Andy Ricker’s Groundbreaking Thai Restaurant Pok Pok Ny Will Close

Andy Ricker isn’t Thai, but he’s obsessed with regional Thai cooking, having devoted years of his life to bringing the flavors of Chiang Mai to an American public whose knowledge of the cuisine doesn’t extend much further than pad thai. He started his Pok Pok mini-empire in Portland, earning raves for his faithful recreations of dishes he studied abroad. In 2012, he brought Pok Pok to Brooklyn, where solid reviews and long lines followed.

But now, with the lease for Pok Pok Ny about to expire, and faced with the economic realities of operating a restaurant in New York in 2018, Ricker has decided to not renew. He’ll be closing the doors of the restaurant for the last time on Sept. 2, signaling the end of his time in the city.

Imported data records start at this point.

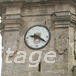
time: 9:20
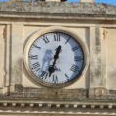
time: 12:32
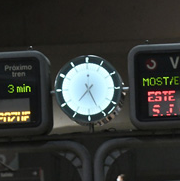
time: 7:25
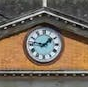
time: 1:46
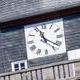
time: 11:21
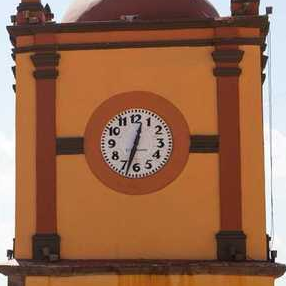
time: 12:32
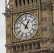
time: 12:52
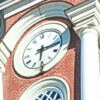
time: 6:15
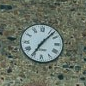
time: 7:07
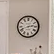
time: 2:41
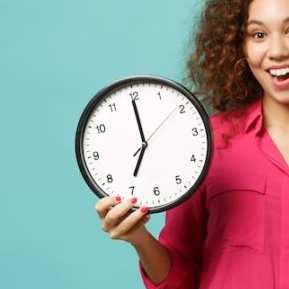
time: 6:59
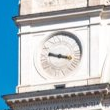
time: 9:17
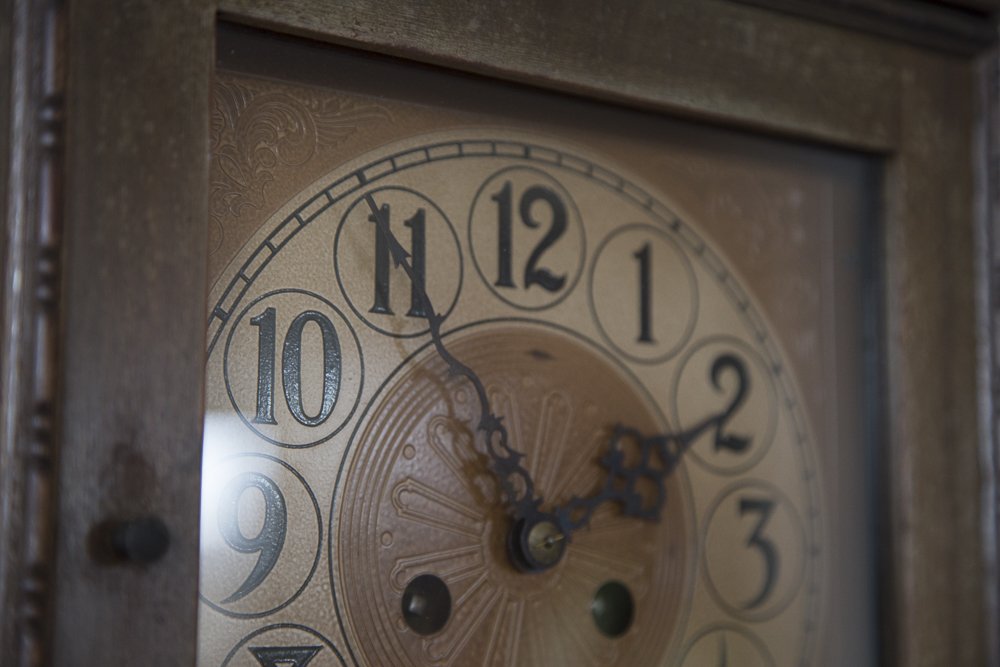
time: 1:55
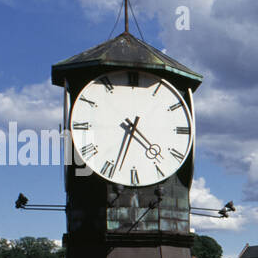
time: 4:33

When Pok Pok Ny first opened, the best Thai restaurants were largely confined to a pocket of Queens. The restaurant offered a welcome expansion of Thai cuisine in the mainstream dining public’s imagination. Since then, great regional Thai food has proliferated thanks to restaurants like Larb Udol, Uncle Boons, Ugly Baby, and more. In some ways it created a double-edged sword; Pok Pok helped make Thai food more popular, but that also allowed people to not have to trek to Pok Pok’s slightly inconvenient location on the Columbia Waterfront to get their Thai fix.

On a Facebook post announcing the closure, Ricker wrote that while the restaurant is currently profitable, its financial trajectory was trending downward. But he also cited issues he discussed back when his Los Angeles-based Pok Pok was struggling (it has also since closed).

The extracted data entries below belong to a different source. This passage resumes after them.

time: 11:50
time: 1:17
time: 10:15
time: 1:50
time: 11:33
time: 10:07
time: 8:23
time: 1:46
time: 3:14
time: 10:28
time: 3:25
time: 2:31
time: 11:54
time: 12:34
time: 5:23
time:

In a lengthy interview with writer Alyson Sheppard, he made headlines in 2015 by speaking out about challenges that could spell doom for many in the restaurant world, but ones that industry insiders had largely been talking about only amongst themselves: labor shortages, rising wages, food costs, tipping, and more. “This is a huge conversation amongst the restaurant professionals and it’s been something that’s been really difficult for the public to grasp. But it really is something that is approaching crisis levels for the restaurant industry. We’re a very low-margin, a very thin-margin industry,” he told Sheppard.

Ricker isn’t totally retrenching though. He still operates six restaurants in Portland, and is expanding to Las Vegas with a Pok Pok Wing in the new food hall being built inside the Cosmopolitan.